Lying asleep on the ground at the base of the growing family tree, in his right hand, Kappler holds a scroll with the statement: „Altissimi pudebit eos“. Asking a friend for help in translating the Latin, we arrive at: „From on high he will put them to shame“. This would seem to refer to Kappler’s having achieved something that his successors with never be able to equal. Looking into the significance of the lily of the valley shown at bottom left of the picture, I learn that although poisonous, the plant contains substances that are of medicinal use and during the Renaissance, a number of authors give recipes for making extracts and distillations.
See: https://digitale-sammlungen.de
Week 5
In Vienna, I confirm that the last image of the 1536 edition is the basis of composition for all later editions and thus possibly of Kappler, as shown in the Kappler family tree.

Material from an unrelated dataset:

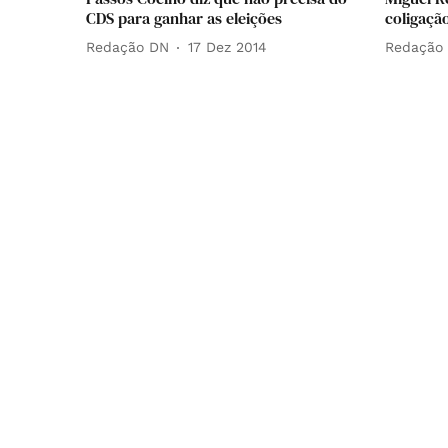
CDS para ganhar as eleições
coligaçã
Redação DN
17 Dez 2014
Redação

Ordering the manuscript of medicinal recipes that Kappler bought and into which he then wrote commentaries and added recipes his own, search for recipes involving lily of the valley plants. Despite searching for Convallaria majalis, Liliu covallin and „Mayblomen“ this draws a blank. Instead however, I find something else that suggests that the lily of the valley in the family tree is symbolic and stands for Christ as the Salvation of the World and the emblem of new life.